Goal of the exercise:
Only one stretch of the records below is wanted: the lines from the one holding "vfov_deg: 7.2" through the one holding "exposure_s: 1/160". Return it exactly, both ends included.

(Data records)
━━━━━━━━━━━━━━━━━━━━━━━━━━━━━━

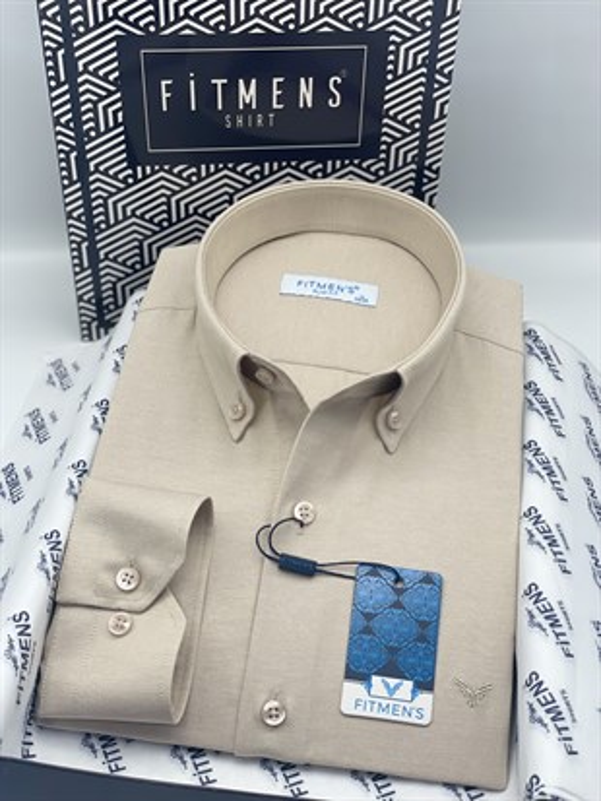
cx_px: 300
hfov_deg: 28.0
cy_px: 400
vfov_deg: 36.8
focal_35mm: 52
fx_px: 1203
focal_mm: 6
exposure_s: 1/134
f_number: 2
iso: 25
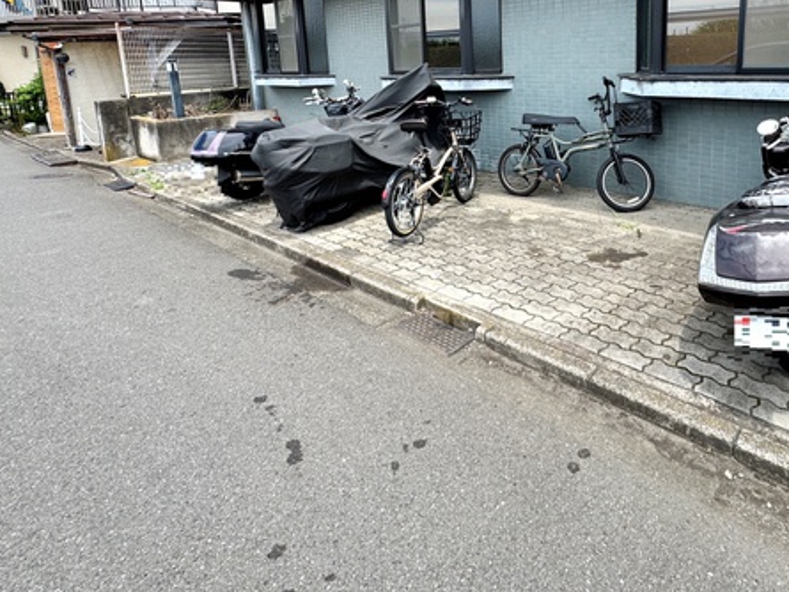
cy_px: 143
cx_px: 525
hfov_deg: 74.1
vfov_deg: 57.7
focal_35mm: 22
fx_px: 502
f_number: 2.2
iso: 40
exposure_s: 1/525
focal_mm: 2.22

━━━━━━━━━━━━━━━━━━━━━━━━━━━━━━

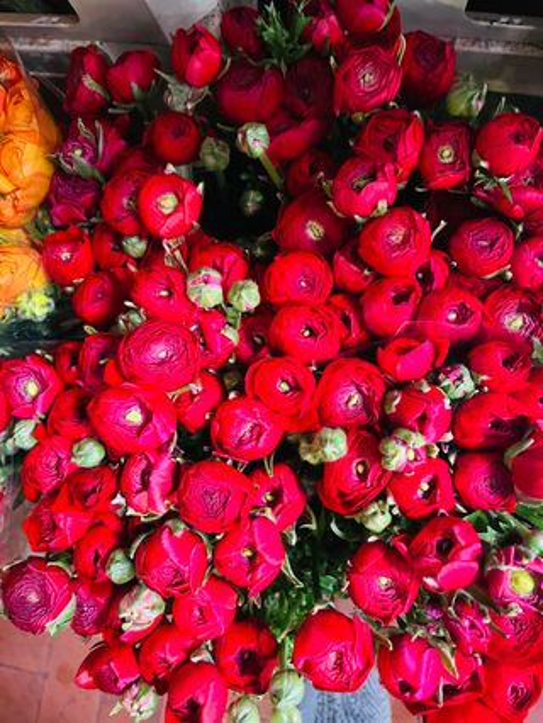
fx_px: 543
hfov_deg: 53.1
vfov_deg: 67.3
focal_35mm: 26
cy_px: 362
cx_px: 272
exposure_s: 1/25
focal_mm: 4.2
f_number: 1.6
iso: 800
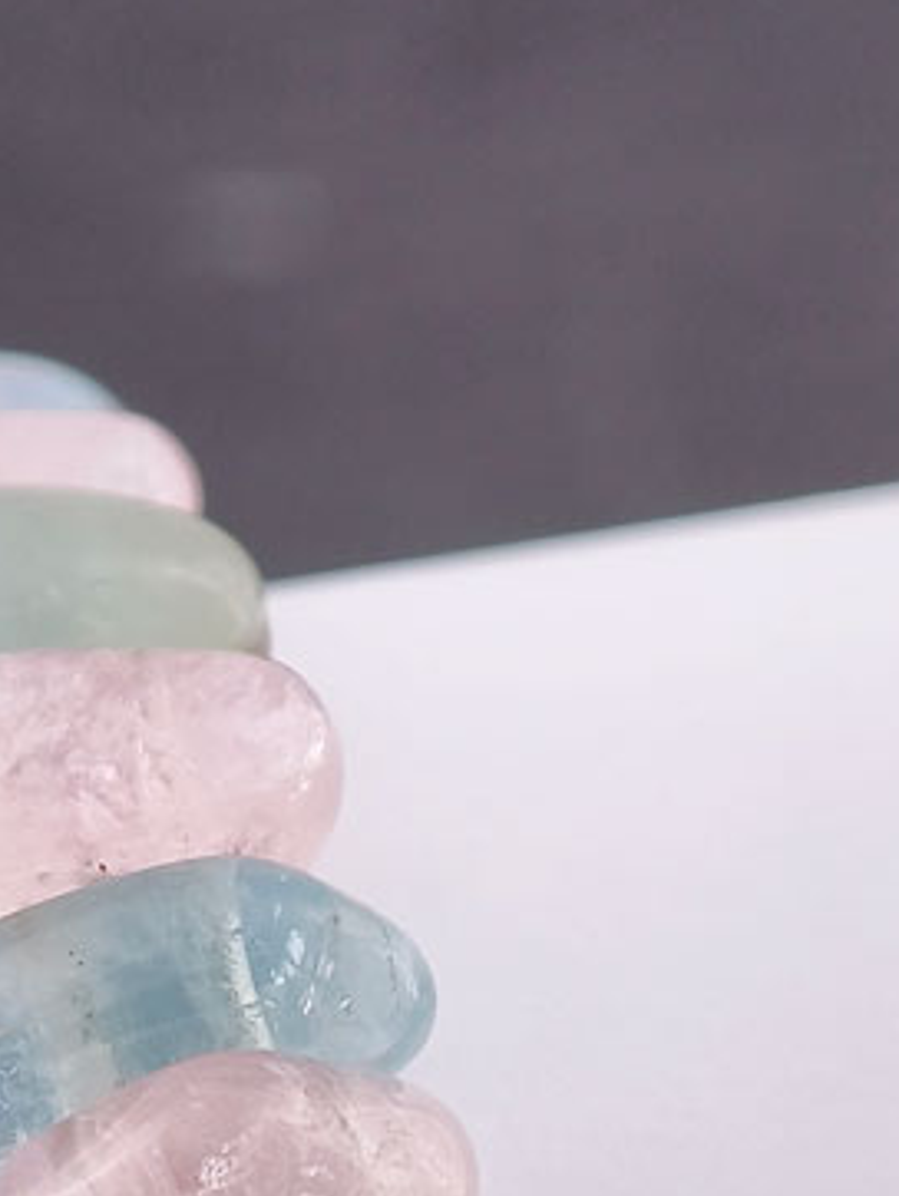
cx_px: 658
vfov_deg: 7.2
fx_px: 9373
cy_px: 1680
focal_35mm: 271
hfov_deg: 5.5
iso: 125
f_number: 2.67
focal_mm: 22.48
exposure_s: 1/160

━━━━━━━━━━━━━━━━━━━━━━━━━━━━━━

Your response:
vfov_deg: 7.2
fx_px: 9373
cy_px: 1680
focal_35mm: 271
hfov_deg: 5.5
iso: 125
f_number: 2.67
focal_mm: 22.48
exposure_s: 1/160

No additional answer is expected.